• _EXERCISE AIM_: Repeat, word for word, each of the records shown below, without their pictures.

*** MATERIAL FOR THIS EXERCISE Section Begins ***

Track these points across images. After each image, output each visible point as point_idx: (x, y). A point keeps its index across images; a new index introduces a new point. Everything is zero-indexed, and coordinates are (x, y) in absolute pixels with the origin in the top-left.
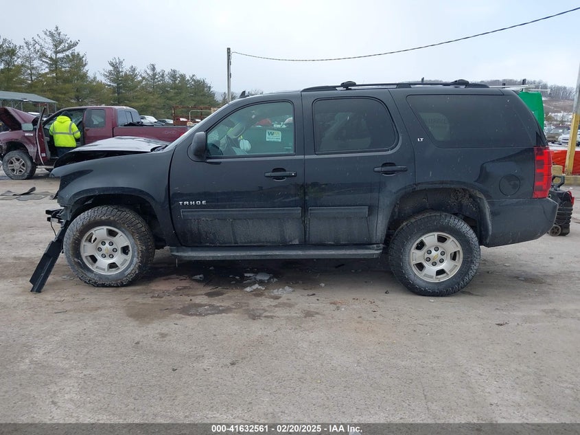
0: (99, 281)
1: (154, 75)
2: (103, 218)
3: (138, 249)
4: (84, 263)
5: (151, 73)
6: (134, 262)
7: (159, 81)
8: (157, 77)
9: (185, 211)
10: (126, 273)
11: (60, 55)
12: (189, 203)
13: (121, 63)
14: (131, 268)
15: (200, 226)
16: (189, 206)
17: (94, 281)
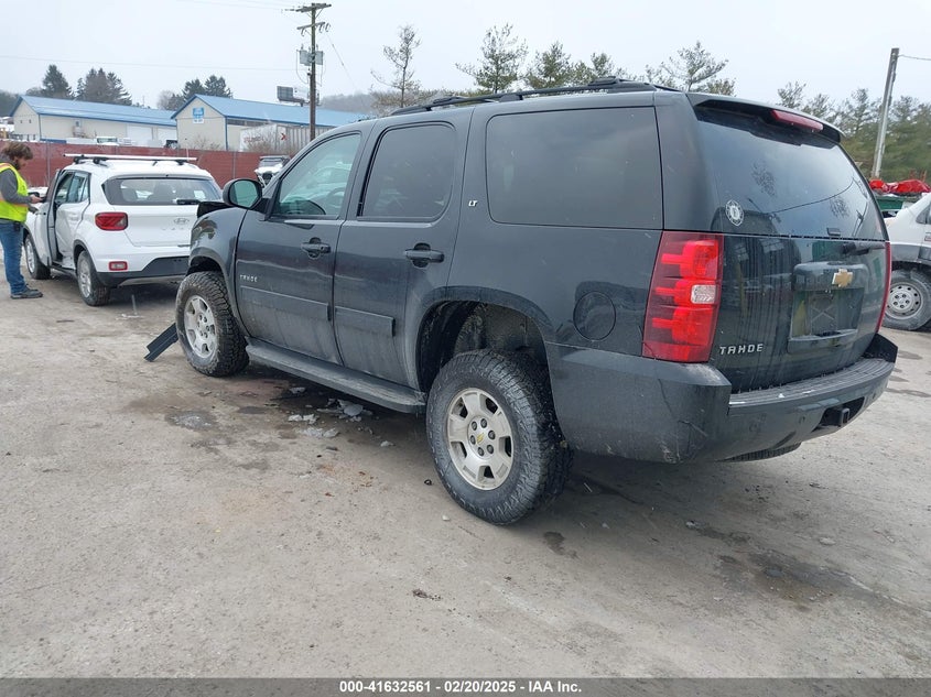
1: (863, 108)
4: (186, 337)
5: (856, 104)
7: (870, 118)
8: (866, 111)
9: (243, 289)
11: (695, 86)
12: (246, 278)
13: (799, 90)
16: (246, 282)
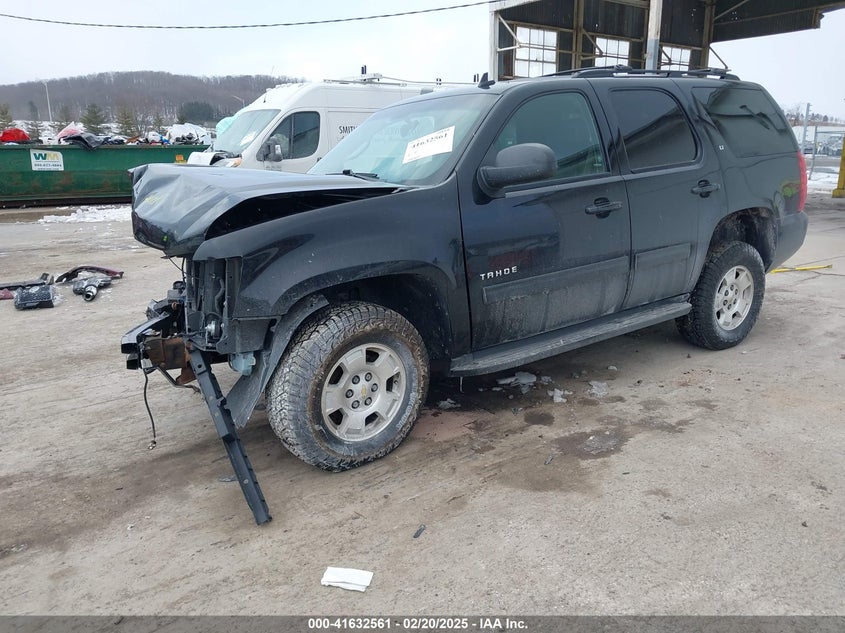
0: (359, 455)
2: (368, 327)
3: (419, 375)
4: (327, 430)
6: (412, 401)
9: (490, 290)
10: (400, 425)
12: (495, 274)
14: (407, 414)
15: (507, 311)
16: (495, 280)
17: (349, 460)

*** MATERIAL FOR THIS EXERCISE Section Ends ***

• _YOUR RESPONSE_:
Track these points across images. After each image, output each visible point as point_idx: (x, y). A point keeps its index across images; a new index introduces a new point. Everything is zero-indexed, and coordinates are (x, y) in absolute pixels with the origin in the top-left.
0: (99, 281)
1: (154, 75)
2: (103, 218)
3: (138, 249)
4: (84, 263)
5: (151, 73)
6: (134, 262)
7: (159, 81)
8: (157, 77)
9: (185, 211)
10: (126, 273)
11: (60, 55)
12: (189, 203)
13: (121, 63)
14: (131, 268)
15: (200, 226)
16: (189, 206)
17: (94, 281)
1: (863, 108)
4: (186, 337)
5: (856, 104)
7: (870, 118)
8: (866, 111)
9: (243, 289)
11: (695, 86)
12: (246, 278)
13: (799, 90)
16: (246, 282)
0: (359, 455)
2: (368, 327)
3: (419, 375)
4: (327, 430)
6: (412, 401)
9: (490, 290)
10: (400, 425)
12: (495, 274)
14: (407, 414)
15: (507, 311)
16: (495, 280)
17: (349, 460)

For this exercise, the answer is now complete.